Pupil premium rollout has not proved straightforward

Double whammy: Lib Dem policy fails amid tuition fee row

Double whammy: Lib Dem policy fails amid tuition fee row

By politics.co.uk staff

The Liberal Democrats' flagship policy for disadvantaged children is failing, according to an official report.

The embarrassing development comes as Nick Clegg faces mockery and criticism for a video apology in which he tried to move on his broken promise over tuition fees.

A report from Ofsted out today found the Liberal Democrats' flagship pupil premium policy is only partially succeeding, as schools used the extra cash to offset other spending cuts.

The regulator's survey found that half of schools thought the premium made little or no difference to the way they work.

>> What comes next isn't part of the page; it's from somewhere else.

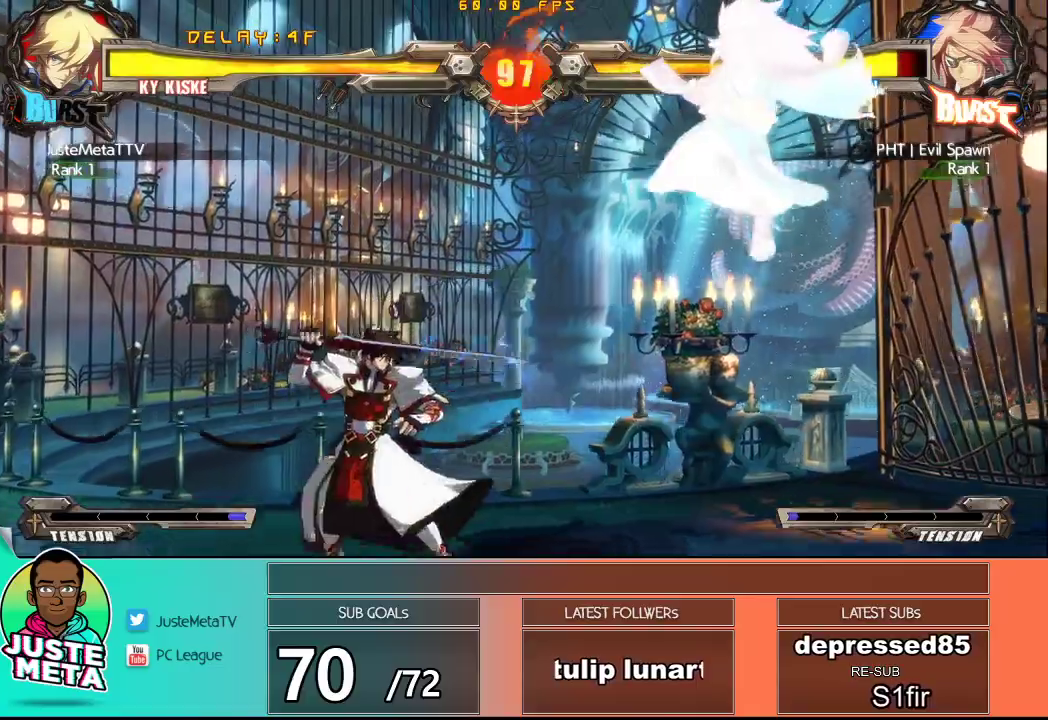
{"dt_ms": 500, "buttons": [], "left_stick": "right", "events": [[167, "left_stick", "right"], [233, "left_stick", "center"], [300, "left_stick", "right"]]}
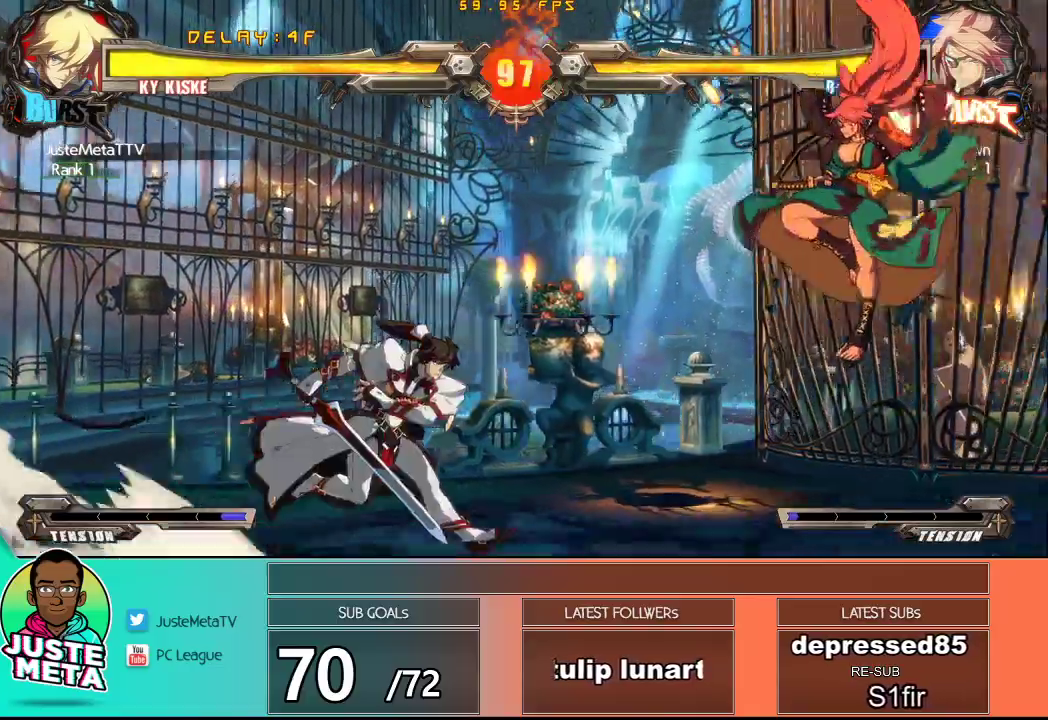
{"dt_ms": 500, "buttons": [], "left_stick": "center", "events": [[150, "CROSS", "down"], [300, "CROSS", "up"], [333, "TRIANGLE", "down"], [450, "left_stick", "center"], [483, "TRIANGLE", "up"]]}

The report is particularly badly timed for the Lib Dems, who argued this morning that they sacrificed policies like tuition fees in order to secure items such as the pupil premium in the coalition negotiations.

Instead of putting in place new activity, schools were disaggregating the pupil premium from their main budget.

"We want to see schools use the pupil premium far more effectively," children's minister David Laws told the Today programme.

"Around half the schools do believe the pupil premium has had a beneficial impact of some kind."

Over two-fifths of school leaders said the pupil premium money was being used to pay for more teaching assistants, however.

These could target disadvantaged pupils by providing more one-on-one tuition, but there is little concrete evidence they are doing so.

As of this month schools are required to publish information about how they have spent the pupil premium money online.

This "accountability mechanism", as Laws described it, will "hold schools to account" and help "spread best practice".

Overall the coalition is spending £1.25 billion on the pupil premium, which Lib Dems have trumpeted as one of their biggest achievements since entering government.

The Department for Education said it was unacceptable that children from disadvantaged backgrounds are less likely to do well in school than their peers.

"The coalition government has introduced the pupil premium to tackle this problem," a spokesperson said.

"We have given schools the freedom to use the additional funding in innovative ways.

"However, it is vital they use it to boost results for the most disadvantaged pupils, drawing on the large amount of evidence on how to make the biggest difference."